(Supplied data begins)

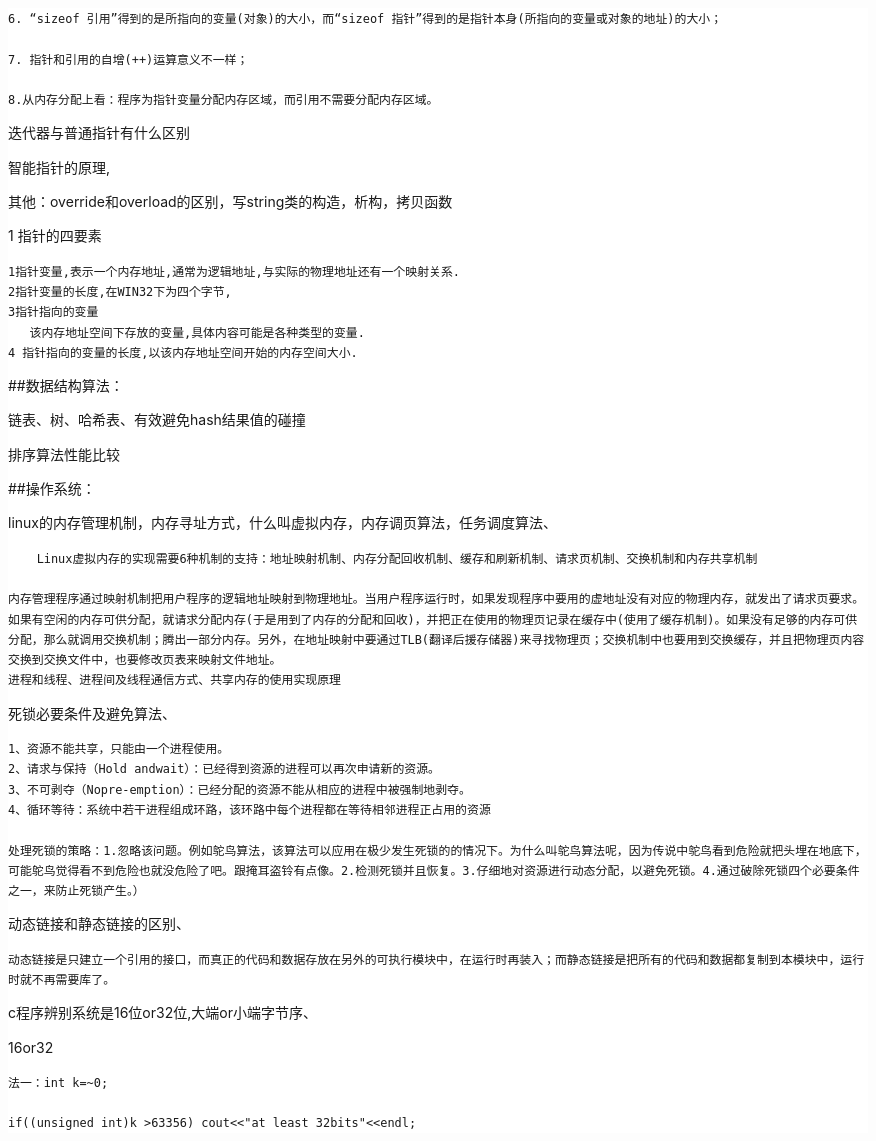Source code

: 	6. “sizeof 引用”得到的是所指向的变量(对象)的大小，而“sizeof 指针”得到的是指针本身(所指向的变量或对象的地址)的大小；
	
	7. 指针和引用的自增(++)运算意义不一样；
	
	8.从内存分配上看：程序为指针变量分配内存区域，而引用不需要分配内存区域。




迭代器与普通指针有什么区别

智能指针的原理,

其他：override和overload的区别，写string类的构造，析构，拷贝函数

1 指针的四要素 

	1指针变量,表示一个内存地址,通常为逻辑地址,与实际的物理地址还有一个映射关系. 
	2指针变量的长度,在WIN32下为四个字节, 
	3指针指向的变量 
	   该内存地址空间下存放的变量,具体内容可能是各种类型的变量. 
	4 指针指向的变量的长度,以该内存地址空间开始的内存空间大小. 
		
##数据结构算法：

链表、树、哈希表、有效避免hash结果值的碰撞

排序算法性能比较
		
##操作系统：

linux的内存管理机制，内存寻址方式，什么叫虚拟内存，内存调页算法，任务调度算法、
		
		Linux虚拟内存的实现需要6种机制的支持：地址映射机制、内存分配回收机制、缓存和刷新机制、请求页机制、交换机制和内存共享机制
	
	内存管理程序通过映射机制把用户程序的逻辑地址映射到物理地址。当用户程序运行时，如果发现程序中要用的虚地址没有对应的物理内存，就发出了请求页要求。如果有空闲的内存可供分配，就请求分配内存(于是用到了内存的分配和回收)，并把正在使用的物理页记录在缓存中(使用了缓存机制)。如果没有足够的内存可供分配，那么就调用交换机制；腾出一部分内存。另外，在地址映射中要通过TLB(翻译后援存储器)来寻找物理页；交换机制中也要用到交换缓存，并且把物理页内容交换到交换文件中，也要修改页表来映射文件地址。
	进程和线程、进程间及线程通信方式、共享内存的使用实现原理

死锁必要条件及避免算法、

	1、资源不能共享，只能由一个进程使用。
	2、请求与保持（Hold andwait）：已经得到资源的进程可以再次申请新的资源。
	3、不可剥夺（Nopre-emption）：已经分配的资源不能从相应的进程中被强制地剥夺。
	4、循环等待：系统中若干进程组成环路，该环路中每个进程都在等待相邻进程正占用的资源
	
	处理死锁的策略：1.忽略该问题。例如鸵鸟算法，该算法可以应用在极少发生死锁的的情况下。为什么叫鸵鸟算法呢，因为传说中鸵鸟看到危险就把头埋在地底下，可能鸵鸟觉得看不到危险也就没危险了吧。跟掩耳盗铃有点像。2.检测死锁并且恢复。3.仔细地对资源进行动态分配，以避免死锁。4.通过破除死锁四个必要条件之一，来防止死锁产生。）

		
动态链接和静态链接的区别、

	动态链接是只建立一个引用的接口，而真正的代码和数据存放在另外的可执行模块中，在运行时再装入；而静态链接是把所有的代码和数据都复制到本模块中，运行时就不再需要库了。

		
c程序辨别系统是16位or32位,大端or小端字节序、

16or32

	法一：int k=~0;
	
	if((unsigned int)k >63356) cout<<"at least 32bits"<<endl;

(Supplied data ends)

◆ **Requirement**: Retype the source text of every record verbatim, omitting the pictures from your answer.

◆ **Exercise output**:
Source code

: 	6. “sizeof 引用”得到的是所指向的变量(对象)的大小，而“sizeof 指针”得到的是指针本身(所指向的变量或对象的地址)的大小；
	
	7. 指针和引用的自增(++)运算意义不一样；
	
	8.从内存分配上看：程序为指针变量分配内存区域，而引用不需要分配内存区域。




迭代器与普通指针有什么区别

智能指针的原理,

其他：override和overload的区别，写string类的构造，析构，拷贝函数

1 指针的四要素 

	1指针变量,表示一个内存地址,通常为逻辑地址,与实际的物理地址还有一个映射关系. 
	2指针变量的长度,在WIN32下为四个字节, 
	3指针指向的变量 
	   该内存地址空间下存放的变量,具体内容可能是各种类型的变量. 
	4 指针指向的变量的长度,以该内存地址空间开始的内存空间大小. 
		
##数据结构算法：

链表、树、哈希表、有效避免hash结果值的碰撞

排序算法性能比较
		
##操作系统：

linux的内存管理机制，内存寻址方式，什么叫虚拟内存，内存调页算法，任务调度算法、
		
		Linux虚拟内存的实现需要6种机制的支持：地址映射机制、内存分配回收机制、缓存和刷新机制、请求页机制、交换机制和内存共享机制
	
	内存管理程序通过映射机制把用户程序的逻辑地址映射到物理地址。当用户程序运行时，如果发现程序中要用的虚地址没有对应的物理内存，就发出了请求页要求。如果有空闲的内存可供分配，就请求分配内存(于是用到了内存的分配和回收)，并把正在使用的物理页记录在缓存中(使用了缓存机制)。如果没有足够的内存可供分配，那么就调用交换机制；腾出一部分内存。另外，在地址映射中要通过TLB(翻译后援存储器)来寻找物理页；交换机制中也要用到交换缓存，并且把物理页内容交换到交换文件中，也要修改页表来映射文件地址。
	进程和线程、进程间及线程通信方式、共享内存的使用实现原理

死锁必要条件及避免算法、

	1、资源不能共享，只能由一个进程使用。
	2、请求与保持（Hold andwait）：已经得到资源的进程可以再次申请新的资源。
	3、不可剥夺（Nopre-emption）：已经分配的资源不能从相应的进程中被强制地剥夺。
	4、循环等待：系统中若干进程组成环路，该环路中每个进程都在等待相邻进程正占用的资源
	
	处理死锁的策略：1.忽略该问题。例如鸵鸟算法，该算法可以应用在极少发生死锁的的情况下。为什么叫鸵鸟算法呢，因为传说中鸵鸟看到危险就把头埋在地底下，可能鸵鸟觉得看不到危险也就没危险了吧。跟掩耳盗铃有点像。2.检测死锁并且恢复。3.仔细地对资源进行动态分配，以避免死锁。4.通过破除死锁四个必要条件之一，来防止死锁产生。）

		
动态链接和静态链接的区别、

	动态链接是只建立一个引用的接口，而真正的代码和数据存放在另外的可执行模块中，在运行时再装入；而静态链接是把所有的代码和数据都复制到本模块中，运行时就不再需要库了。

		
c程序辨别系统是16位or32位,大端or小端字节序、

16or32

	法一：int k=~0;
	
	if((unsigned int)k >63356) cout<<"at least 32bits"<<endl;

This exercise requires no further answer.